-- Task objective --
Write out each line of the records below word for word, keeping the same order.

====== Exercise materials

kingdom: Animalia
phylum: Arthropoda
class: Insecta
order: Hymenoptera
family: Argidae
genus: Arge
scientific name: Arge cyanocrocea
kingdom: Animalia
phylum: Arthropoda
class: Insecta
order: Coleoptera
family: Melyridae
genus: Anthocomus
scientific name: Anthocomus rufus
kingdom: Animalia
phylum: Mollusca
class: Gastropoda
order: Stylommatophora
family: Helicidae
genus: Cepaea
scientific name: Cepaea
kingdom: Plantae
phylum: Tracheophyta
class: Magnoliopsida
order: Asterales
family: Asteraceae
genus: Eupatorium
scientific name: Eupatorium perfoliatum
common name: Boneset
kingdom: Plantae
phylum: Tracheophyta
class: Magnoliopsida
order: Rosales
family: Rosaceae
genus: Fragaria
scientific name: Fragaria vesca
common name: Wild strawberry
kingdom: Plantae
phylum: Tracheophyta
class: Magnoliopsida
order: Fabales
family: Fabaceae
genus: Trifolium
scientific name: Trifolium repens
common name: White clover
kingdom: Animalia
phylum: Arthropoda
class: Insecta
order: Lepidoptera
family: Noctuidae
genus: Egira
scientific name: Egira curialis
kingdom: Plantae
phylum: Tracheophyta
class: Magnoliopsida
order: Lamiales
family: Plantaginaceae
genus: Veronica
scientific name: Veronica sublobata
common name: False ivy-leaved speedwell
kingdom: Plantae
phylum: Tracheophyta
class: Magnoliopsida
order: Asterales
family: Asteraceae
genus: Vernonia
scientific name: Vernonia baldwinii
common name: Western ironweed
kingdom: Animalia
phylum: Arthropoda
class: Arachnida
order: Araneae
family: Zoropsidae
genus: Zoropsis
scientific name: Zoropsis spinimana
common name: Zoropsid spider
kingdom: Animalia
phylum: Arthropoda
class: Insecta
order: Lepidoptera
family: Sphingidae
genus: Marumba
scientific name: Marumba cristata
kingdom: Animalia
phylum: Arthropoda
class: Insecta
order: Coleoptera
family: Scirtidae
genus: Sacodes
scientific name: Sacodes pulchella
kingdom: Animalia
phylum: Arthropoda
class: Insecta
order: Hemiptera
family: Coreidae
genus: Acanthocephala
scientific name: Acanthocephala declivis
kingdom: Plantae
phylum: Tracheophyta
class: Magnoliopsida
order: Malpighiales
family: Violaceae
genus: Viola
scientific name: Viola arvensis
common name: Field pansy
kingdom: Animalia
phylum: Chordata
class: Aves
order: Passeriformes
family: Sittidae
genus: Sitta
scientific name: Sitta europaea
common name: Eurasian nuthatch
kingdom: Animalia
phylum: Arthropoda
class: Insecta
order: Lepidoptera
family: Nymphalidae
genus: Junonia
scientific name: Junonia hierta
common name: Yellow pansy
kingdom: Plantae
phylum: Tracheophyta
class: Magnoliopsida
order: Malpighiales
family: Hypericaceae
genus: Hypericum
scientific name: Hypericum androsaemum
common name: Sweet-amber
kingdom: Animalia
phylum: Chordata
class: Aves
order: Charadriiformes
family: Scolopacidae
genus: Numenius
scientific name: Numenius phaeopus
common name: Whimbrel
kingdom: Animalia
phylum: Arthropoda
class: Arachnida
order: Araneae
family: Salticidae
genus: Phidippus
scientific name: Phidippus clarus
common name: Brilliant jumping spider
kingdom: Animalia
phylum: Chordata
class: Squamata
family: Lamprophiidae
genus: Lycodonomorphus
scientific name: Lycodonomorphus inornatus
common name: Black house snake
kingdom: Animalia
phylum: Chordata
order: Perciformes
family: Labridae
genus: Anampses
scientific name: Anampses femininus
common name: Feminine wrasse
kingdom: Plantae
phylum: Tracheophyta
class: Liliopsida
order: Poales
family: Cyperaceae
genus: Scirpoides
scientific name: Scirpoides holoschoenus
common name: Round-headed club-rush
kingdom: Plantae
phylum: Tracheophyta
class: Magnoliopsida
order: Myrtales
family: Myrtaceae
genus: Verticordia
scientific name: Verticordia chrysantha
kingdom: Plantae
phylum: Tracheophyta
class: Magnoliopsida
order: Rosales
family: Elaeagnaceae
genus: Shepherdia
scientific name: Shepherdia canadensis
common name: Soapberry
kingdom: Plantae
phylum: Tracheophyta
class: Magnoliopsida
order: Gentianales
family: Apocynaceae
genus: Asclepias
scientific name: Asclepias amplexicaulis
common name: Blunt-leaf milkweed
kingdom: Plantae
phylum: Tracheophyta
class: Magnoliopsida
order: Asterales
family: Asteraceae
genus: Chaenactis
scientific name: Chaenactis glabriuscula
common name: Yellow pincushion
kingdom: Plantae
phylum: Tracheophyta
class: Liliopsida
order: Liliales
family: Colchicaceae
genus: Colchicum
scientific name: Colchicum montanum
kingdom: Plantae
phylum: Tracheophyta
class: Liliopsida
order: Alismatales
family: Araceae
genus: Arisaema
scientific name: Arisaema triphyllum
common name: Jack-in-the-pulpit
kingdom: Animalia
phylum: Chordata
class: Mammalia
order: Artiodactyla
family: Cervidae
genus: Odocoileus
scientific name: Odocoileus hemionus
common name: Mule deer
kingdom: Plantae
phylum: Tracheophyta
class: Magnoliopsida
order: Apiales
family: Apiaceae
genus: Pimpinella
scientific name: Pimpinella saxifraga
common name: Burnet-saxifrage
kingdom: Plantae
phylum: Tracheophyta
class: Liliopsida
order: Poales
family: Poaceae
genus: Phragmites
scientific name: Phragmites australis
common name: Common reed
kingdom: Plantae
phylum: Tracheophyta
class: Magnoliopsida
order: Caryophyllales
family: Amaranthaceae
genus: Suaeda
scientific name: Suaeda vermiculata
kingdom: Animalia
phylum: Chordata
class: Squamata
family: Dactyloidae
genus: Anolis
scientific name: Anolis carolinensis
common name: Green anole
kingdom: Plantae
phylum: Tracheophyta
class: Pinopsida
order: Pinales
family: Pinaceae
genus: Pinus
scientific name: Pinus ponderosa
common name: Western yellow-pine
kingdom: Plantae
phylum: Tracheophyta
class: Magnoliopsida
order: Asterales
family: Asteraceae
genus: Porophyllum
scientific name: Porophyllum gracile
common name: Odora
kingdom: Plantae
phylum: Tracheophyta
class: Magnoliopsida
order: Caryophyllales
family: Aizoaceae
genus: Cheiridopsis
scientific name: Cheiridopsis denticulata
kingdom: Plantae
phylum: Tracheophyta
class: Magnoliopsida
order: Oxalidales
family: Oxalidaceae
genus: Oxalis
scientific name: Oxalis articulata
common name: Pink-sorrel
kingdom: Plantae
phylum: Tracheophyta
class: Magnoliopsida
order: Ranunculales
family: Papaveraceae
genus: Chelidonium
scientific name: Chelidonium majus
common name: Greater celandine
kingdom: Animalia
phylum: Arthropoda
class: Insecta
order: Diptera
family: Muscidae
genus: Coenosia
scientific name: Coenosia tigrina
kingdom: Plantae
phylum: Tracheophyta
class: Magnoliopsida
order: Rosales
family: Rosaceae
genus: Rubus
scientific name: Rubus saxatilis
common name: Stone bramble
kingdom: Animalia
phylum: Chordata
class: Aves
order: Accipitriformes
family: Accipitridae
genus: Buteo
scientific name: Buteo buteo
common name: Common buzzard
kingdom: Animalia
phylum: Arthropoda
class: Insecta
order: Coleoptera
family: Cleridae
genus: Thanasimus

============

-- Exercise solution --
kingdom: Animalia
phylum: Arthropoda
class: Insecta
order: Hymenoptera
family: Argidae
genus: Arge
scientific name: Arge cyanocrocea
kingdom: Animalia
phylum: Arthropoda
class: Insecta
order: Coleoptera
family: Melyridae
genus: Anthocomus
scientific name: Anthocomus rufus
kingdom: Animalia
phylum: Mollusca
class: Gastropoda
order: Stylommatophora
family: Helicidae
genus: Cepaea
scientific name: Cepaea
kingdom: Plantae
phylum: Tracheophyta
class: Magnoliopsida
order: Asterales
family: Asteraceae
genus: Eupatorium
scientific name: Eupatorium perfoliatum
common name: Boneset
kingdom: Plantae
phylum: Tracheophyta
class: Magnoliopsida
order: Rosales
family: Rosaceae
genus: Fragaria
scientific name: Fragaria vesca
common name: Wild strawberry
kingdom: Plantae
phylum: Tracheophyta
class: Magnoliopsida
order: Fabales
family: Fabaceae
genus: Trifolium
scientific name: Trifolium repens
common name: White clover
kingdom: Animalia
phylum: Arthropoda
class: Insecta
order: Lepidoptera
family: Noctuidae
genus: Egira
scientific name: Egira curialis
kingdom: Plantae
phylum: Tracheophyta
class: Magnoliopsida
order: Lamiales
family: Plantaginaceae
genus: Veronica
scientific name: Veronica sublobata
common name: False ivy-leaved speedwell
kingdom: Plantae
phylum: Tracheophyta
class: Magnoliopsida
order: Asterales
family: Asteraceae
genus: Vernonia
scientific name: Vernonia baldwinii
common name: Western ironweed
kingdom: Animalia
phylum: Arthropoda
class: Arachnida
order: Araneae
family: Zoropsidae
genus: Zoropsis
scientific name: Zoropsis spinimana
common name: Zoropsid spider
kingdom: Animalia
phylum: Arthropoda
class: Insecta
order: Lepidoptera
family: Sphingidae
genus: Marumba
scientific name: Marumba cristata
kingdom: Animalia
phylum: Arthropoda
class: Insecta
order: Coleoptera
family: Scirtidae
genus: Sacodes
scientific name: Sacodes pulchella
kingdom: Animalia
phylum: Arthropoda
class: Insecta
order: Hemiptera
family: Coreidae
genus: Acanthocephala
scientific name: Acanthocephala declivis
kingdom: Plantae
phylum: Tracheophyta
class: Magnoliopsida
order: Malpighiales
family: Violaceae
genus: Viola
scientific name: Viola arvensis
common name: Field pansy
kingdom: Animalia
phylum: Chordata
class: Aves
order: Passeriformes
family: Sittidae
genus: Sitta
scientific name: Sitta europaea
common name: Eurasian nuthatch
kingdom: Animalia
phylum: Arthropoda
class: Insecta
order: Lepidoptera
family: Nymphalidae
genus: Junonia
scientific name: Junonia hierta
common name: Yellow pansy
kingdom: Plantae
phylum: Tracheophyta
class: Magnoliopsida
order: Malpighiales
family: Hypericaceae
genus: Hypericum
scientific name: Hypericum androsaemum
common name: Sweet-amber
kingdom: Animalia
phylum: Chordata
class: Aves
order: Charadriiformes
family: Scolopacidae
genus: Numenius
scientific name: Numenius phaeopus
common name: Whimbrel
kingdom: Animalia
phylum: Arthropoda
class: Arachnida
order: Araneae
family: Salticidae
genus: Phidippus
scientific name: Phidippus clarus
common name: Brilliant jumping spider
kingdom: Animalia
phylum: Chordata
class: Squamata
family: Lamprophiidae
genus: Lycodonomorphus
scientific name: Lycodonomorphus inornatus
common name: Black house snake
kingdom: Animalia
phylum: Chordata
order: Perciformes
family: Labridae
genus: Anampses
scientific name: Anampses femininus
common name: Feminine wrasse
kingdom: Plantae
phylum: Tracheophyta
class: Liliopsida
order: Poales
family: Cyperaceae
genus: Scirpoides
scientific name: Scirpoides holoschoenus
common name: Round-headed club-rush
kingdom: Plantae
phylum: Tracheophyta
class: Magnoliopsida
order: Myrtales
family: Myrtaceae
genus: Verticordia
scientific name: Verticordia chrysantha
kingdom: Plantae
phylum: Tracheophyta
class: Magnoliopsida
order: Rosales
family: Elaeagnaceae
genus: Shepherdia
scientific name: Shepherdia canadensis
common name: Soapberry
kingdom: Plantae
phylum: Tracheophyta
class: Magnoliopsida
order: Gentianales
family: Apocynaceae
genus: Asclepias
scientific name: Asclepias amplexicaulis
common name: Blunt-leaf milkweed
kingdom: Plantae
phylum: Tracheophyta
class: Magnoliopsida
order: Asterales
family: Asteraceae
genus: Chaenactis
scientific name: Chaenactis glabriuscula
common name: Yellow pincushion
kingdom: Plantae
phylum: Tracheophyta
class: Liliopsida
order: Liliales
family: Colchicaceae
genus: Colchicum
scientific name: Colchicum montanum
kingdom: Plantae
phylum: Tracheophyta
class: Liliopsida
order: Alismatales
family: Araceae
genus: Arisaema
scientific name: Arisaema triphyllum
common name: Jack-in-the-pulpit
kingdom: Animalia
phylum: Chordata
class: Mammalia
order: Artiodactyla
family: Cervidae
genus: Odocoileus
scientific name: Odocoileus hemionus
common name: Mule deer
kingdom: Plantae
phylum: Tracheophyta
class: Magnoliopsida
order: Apiales
family: Apiaceae
genus: Pimpinella
scientific name: Pimpinella saxifraga
common name: Burnet-saxifrage
kingdom: Plantae
phylum: Tracheophyta
class: Liliopsida
order: Poales
family: Poaceae
genus: Phragmites
scientific name: Phragmites australis
common name: Common reed
kingdom: Plantae
phylum: Tracheophyta
class: Magnoliopsida
order: Caryophyllales
family: Amaranthaceae
genus: Suaeda
scientific name: Suaeda vermiculata
kingdom: Animalia
phylum: Chordata
class: Squamata
family: Dactyloidae
genus: Anolis
scientific name: Anolis carolinensis
common name: Green anole
kingdom: Plantae
phylum: Tracheophyta
class: Pinopsida
order: Pinales
family: Pinaceae
genus: Pinus
scientific name: Pinus ponderosa
common name: Western yellow-pine
kingdom: Plantae
phylum: Tracheophyta
class: Magnoliopsida
order: Asterales
family: Asteraceae
genus: Porophyllum
scientific name: Porophyllum gracile
common name: Odora
kingdom: Plantae
phylum: Tracheophyta
class: Magnoliopsida
order: Caryophyllales
family: Aizoaceae
genus: Cheiridopsis
scientific name: Cheiridopsis denticulata
kingdom: Plantae
phylum: Tracheophyta
class: Magnoliopsida
order: Oxalidales
family: Oxalidaceae
genus: Oxalis
scientific name: Oxalis articulata
common name: Pink-sorrel
kingdom: Plantae
phylum: Tracheophyta
class: Magnoliopsida
order: Ranunculales
family: Papaveraceae
genus: Chelidonium
scientific name: Chelidonium majus
common name: Greater celandine
kingdom: Animalia
phylum: Arthropoda
class: Insecta
order: Diptera
family: Muscidae
genus: Coenosia
scientific name: Coenosia tigrina
kingdom: Plantae
phylum: Tracheophyta
class: Magnoliopsida
order: Rosales
family: Rosaceae
genus: Rubus
scientific name: Rubus saxatilis
common name: Stone bramble
kingdom: Animalia
phylum: Chordata
class: Aves
order: Accipitriformes
family: Accipitridae
genus: Buteo
scientific name: Buteo buteo
common name: Common buzzard
kingdom: Animalia
phylum: Arthropoda
class: Insecta
order: Coleoptera
family: Cleridae
genus: Thanasimus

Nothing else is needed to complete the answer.